It’s sort of fitting that my last FBNY post should be about The Atlantic dinner/conversation I attended earlier this evening, which featured Michael Hirschorn and Andrew Sullivan, since this post was actually my first foray into this whole blogging thing (and remains my top Google result).

The talk — the dinner part included chili, cornbread, and brownies — was billed in the invite as “A Conversation on the Future of Media” and the crowd that packed Justin Smith‘s downtown apartment included a whole lot of very recognizable New York Media names who will no doubt be heavily involved in that very Future. Here’s a non-exhaustive list: Bonnie Fuller, Harry Smith, Richard Perez-Pena, Nick Denton, Tad Friend, Duff McDonald, Gabriel Snyder, Jeff Bercovici, Matt Haber, Danny Shea, Brian Stelter, Rachel Sklar, Jon Fine, Dylan Stableford, Laurel Touby, James Bennett…and also, strangely(?), (the very tall) Sigourney Weaver.

===

[What this task involves]: Retype the portion of the post about The Atlantic's media dinner that opens with the words containing "The talk — the" and closes with "tall) Sigourney Weaver.".

Collection entries
===

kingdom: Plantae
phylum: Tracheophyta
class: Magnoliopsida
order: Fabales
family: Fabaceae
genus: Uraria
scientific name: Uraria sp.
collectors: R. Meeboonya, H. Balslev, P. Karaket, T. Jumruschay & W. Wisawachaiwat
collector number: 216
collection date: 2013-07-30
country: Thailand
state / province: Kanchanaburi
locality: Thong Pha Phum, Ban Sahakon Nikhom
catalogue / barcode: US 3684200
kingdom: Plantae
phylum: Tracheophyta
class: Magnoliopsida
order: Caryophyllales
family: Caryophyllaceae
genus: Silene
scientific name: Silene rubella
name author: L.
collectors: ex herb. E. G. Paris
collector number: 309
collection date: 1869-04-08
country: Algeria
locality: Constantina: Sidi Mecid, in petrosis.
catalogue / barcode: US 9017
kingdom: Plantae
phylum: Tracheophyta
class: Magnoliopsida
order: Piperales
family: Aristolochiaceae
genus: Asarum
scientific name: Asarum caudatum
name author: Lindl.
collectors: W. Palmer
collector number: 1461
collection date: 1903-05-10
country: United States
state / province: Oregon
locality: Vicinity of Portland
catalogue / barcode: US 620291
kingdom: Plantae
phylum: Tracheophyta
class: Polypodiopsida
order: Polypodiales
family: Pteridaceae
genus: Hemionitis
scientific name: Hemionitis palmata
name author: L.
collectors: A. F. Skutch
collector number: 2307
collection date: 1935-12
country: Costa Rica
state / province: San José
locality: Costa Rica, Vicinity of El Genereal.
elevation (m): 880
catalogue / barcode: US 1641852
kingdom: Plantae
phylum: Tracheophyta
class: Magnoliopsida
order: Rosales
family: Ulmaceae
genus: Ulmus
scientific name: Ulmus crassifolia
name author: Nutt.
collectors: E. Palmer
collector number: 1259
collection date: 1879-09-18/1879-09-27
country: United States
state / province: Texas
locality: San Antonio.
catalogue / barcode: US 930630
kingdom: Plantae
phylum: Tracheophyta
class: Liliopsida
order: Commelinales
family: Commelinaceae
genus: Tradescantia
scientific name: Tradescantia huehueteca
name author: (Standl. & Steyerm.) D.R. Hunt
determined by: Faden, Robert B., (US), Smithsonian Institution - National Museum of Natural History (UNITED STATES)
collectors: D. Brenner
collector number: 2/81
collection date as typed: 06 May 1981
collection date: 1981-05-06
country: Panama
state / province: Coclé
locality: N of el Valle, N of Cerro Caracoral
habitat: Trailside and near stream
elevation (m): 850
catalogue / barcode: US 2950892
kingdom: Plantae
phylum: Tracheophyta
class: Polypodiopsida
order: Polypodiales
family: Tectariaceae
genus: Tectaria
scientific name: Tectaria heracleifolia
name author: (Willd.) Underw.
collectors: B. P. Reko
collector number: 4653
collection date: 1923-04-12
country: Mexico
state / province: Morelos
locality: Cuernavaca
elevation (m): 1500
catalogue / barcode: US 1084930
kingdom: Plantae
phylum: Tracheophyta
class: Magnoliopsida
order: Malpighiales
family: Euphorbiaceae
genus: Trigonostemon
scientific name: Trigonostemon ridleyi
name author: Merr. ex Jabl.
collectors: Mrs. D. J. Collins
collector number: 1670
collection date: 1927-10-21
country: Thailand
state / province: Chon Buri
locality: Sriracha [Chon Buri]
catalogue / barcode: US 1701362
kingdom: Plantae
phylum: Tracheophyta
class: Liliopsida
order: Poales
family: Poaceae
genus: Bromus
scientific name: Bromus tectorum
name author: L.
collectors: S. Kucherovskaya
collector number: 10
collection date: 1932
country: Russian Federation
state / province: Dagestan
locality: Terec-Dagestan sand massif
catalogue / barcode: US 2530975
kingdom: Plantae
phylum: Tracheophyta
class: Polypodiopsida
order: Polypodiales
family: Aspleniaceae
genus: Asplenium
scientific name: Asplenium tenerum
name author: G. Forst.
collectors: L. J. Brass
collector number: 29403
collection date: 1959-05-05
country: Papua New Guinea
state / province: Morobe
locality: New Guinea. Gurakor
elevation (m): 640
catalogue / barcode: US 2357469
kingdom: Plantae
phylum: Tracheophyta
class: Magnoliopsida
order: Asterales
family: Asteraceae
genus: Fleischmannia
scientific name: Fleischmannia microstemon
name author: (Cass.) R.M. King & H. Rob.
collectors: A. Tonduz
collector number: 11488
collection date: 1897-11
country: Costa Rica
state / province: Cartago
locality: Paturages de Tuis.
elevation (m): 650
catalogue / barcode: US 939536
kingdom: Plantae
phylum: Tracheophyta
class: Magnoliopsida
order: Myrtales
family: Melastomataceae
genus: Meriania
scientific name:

===

[Solution for this task]:
The talk — the dinner part included chili, cornbread, and brownies — was billed in the invite as “A Conversation on the Future of Media” and the crowd that packed Justin Smith‘s downtown apartment included a whole lot of very recognizable New York Media names who will no doubt be heavily involved in that very Future. Here’s a non-exhaustive list: Bonnie Fuller, Harry Smith, Richard Perez-Pena, Nick Denton, Tad Friend, Duff McDonald, Gabriel Snyder, Jeff Bercovici, Matt Haber, Danny Shea, Brian Stelter, Rachel Sklar, Jon Fine, Dylan Stableford, Laurel Touby, James Bennett…and also, strangely(?), (the very tall) Sigourney Weaver.